A filosofia de Heráclito


Por MÁRIO JOSÉ DOS SANTOS, PROFESSOR DA UFJF

05/11/2015 às 07h00- Atualizada 05/11/2015 às 08h56

Heráclito é um filósofo que se destaca entre os pré-socráticos. Viveu na transição do século VI para o século V a.C. na cidade de Éfeso, uma colônia grega na Jônia (hoje, Turquia). Renunciou ao trono, direito do filho mais velho, em favor do irmão, para se dedicar, exclusivamente, à filosofia. Heráclito considerou a realidade, na sua totalidade, como um fluxo perpétuo – tudo muda, tudo se transforma, e nada permanece estável. A essência da vida é o vir a ser inexorável, que implica o ser e o não ser. Somos e não somos ao mesmo tempo.

Trata-se de um extraordinário ensinamento sobre a existência humana. Nunca saberemos, com segurança, se o dia de amanhã será, necessariamente, o desdobramento do que planejamos no dia de hoje. Heráclito desenvolveu uma ideia de contrário, interessante, a partir de uma observação simples e objetiva. Torna aquele que o entende mais tolerante e atento aos ciclos cotidianos dos acontecimentos. Diz, o caminho para cima e para baixo é um e o mesmo, e, na circunferência, o começo e o fim coincidem.

Os contrários, no entanto, harmonizam-se e se reclamam, pois a realização de um depende da supressão provisória do seu contrário (vida e morte, dia e noite, justiça e injustiça, guerra e paz, etc.). É o que ele chama de síntese dos contrários, unidade dos opostos.

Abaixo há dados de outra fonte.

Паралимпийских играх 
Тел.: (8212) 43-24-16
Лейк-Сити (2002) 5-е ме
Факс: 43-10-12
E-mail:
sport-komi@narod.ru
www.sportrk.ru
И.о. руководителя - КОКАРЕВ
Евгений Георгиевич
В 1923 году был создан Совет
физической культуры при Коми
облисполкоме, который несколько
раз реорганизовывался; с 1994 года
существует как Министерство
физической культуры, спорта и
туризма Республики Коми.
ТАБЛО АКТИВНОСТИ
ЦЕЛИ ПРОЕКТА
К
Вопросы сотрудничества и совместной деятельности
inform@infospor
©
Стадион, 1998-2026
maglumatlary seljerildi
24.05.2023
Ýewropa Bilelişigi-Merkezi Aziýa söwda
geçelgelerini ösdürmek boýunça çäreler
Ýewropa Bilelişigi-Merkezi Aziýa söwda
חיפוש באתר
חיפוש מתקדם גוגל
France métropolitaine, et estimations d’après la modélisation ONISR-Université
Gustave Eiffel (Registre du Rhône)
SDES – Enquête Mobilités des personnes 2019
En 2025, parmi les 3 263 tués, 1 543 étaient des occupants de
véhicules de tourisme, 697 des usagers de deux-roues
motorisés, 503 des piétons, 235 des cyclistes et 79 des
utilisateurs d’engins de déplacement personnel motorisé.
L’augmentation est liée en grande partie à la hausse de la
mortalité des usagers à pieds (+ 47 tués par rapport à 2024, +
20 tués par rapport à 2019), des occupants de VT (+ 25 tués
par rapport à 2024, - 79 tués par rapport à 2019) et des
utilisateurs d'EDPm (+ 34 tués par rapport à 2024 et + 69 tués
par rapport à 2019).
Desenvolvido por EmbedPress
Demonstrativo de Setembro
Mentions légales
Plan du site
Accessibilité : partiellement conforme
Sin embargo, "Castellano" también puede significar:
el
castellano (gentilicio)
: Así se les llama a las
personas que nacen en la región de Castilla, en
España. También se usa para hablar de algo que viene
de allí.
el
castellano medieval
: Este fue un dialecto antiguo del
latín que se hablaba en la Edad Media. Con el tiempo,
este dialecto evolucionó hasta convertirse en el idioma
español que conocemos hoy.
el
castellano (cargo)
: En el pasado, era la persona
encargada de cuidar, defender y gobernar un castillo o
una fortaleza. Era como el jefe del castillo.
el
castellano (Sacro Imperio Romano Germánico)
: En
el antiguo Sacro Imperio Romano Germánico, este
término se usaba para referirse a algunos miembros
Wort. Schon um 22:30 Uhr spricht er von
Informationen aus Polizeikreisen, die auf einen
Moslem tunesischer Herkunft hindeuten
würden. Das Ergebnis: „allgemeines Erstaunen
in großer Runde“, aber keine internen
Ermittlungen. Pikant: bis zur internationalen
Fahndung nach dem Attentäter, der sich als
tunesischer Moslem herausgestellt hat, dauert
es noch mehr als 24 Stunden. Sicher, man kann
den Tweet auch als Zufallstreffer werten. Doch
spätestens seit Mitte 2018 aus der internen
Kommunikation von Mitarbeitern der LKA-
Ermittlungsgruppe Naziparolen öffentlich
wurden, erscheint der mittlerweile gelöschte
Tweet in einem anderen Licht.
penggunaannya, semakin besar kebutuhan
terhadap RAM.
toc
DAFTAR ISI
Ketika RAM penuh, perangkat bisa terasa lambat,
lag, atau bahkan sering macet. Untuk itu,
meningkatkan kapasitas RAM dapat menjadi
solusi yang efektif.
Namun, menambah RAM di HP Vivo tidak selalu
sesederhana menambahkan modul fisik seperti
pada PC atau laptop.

Portanto, nada pode ser motivo de estranheza e insegurança, se compreendermos a essência da vida, a natureza da existência humana. Seja na dimensão cósmica ou psicológica. A passagem mais famosa e paradigmática do seu pensamento filosófico é a de que nenhum homem pode banhar-se duas vezes no mesmo rio. Rio é sinônimo de águas que correm (águas fluentes) e nunca serão as mesmas. Num segundo contato, já não seriam mais as mesmas, pois mudam incessantemente. Também o homem, ser histórico, que pauta a sua vida por novas experiências, também já não seria mais o mesmo.

Esse devir permanente, altos e baixos, que confere à vida seu caráter dinâmico e não linear, muitas vezes, é mal interpretado, de forma impaciente, como algo inaceitável, que deprime, produz um sentimento de medo, culpa e instabilidade. Mas não existe alegria sem tristeza, ensina Heráclito. A saúde nunca é tão cara, apreciada e cercada de tamanho zelo como no momento em que se vê ameaçada, de forma iminente, pela doença. Viver não significa não morrer jamais, mas sim lutar diuturnamente contra a morte. A alegria só perdura no espírito daquele que a concretiza, na medida em que esta disposição sobreviva à luta contra a tristeza inerente à condição humana. Ninguém chega à maturidade sem passar pelas incompreensões da adolescência e as aventuras da juventude.

Heráclito contempla as limitações do ser humano com os olhos da inteligência (não com os dos sentidos), com muita serenidade e profunda humildade. É o precursor do dito popular: não há bem que sempre dure nem mal que nunca se acabe. O igual é sempre relativo. A extrema diversidade, que constitui a multiplicidade, mostra um universo que é harmonia, ordem, proporção e beleza. Ser simples e consciente é moldar-se a partir desse paradigma que exprime a possibilidade de uma conduta digna do ser humano que respeita o bem comum, o diferente, sem comprometer sua individualidade. A harmonia invisível é mais bela que a visível, conclui Heráclito.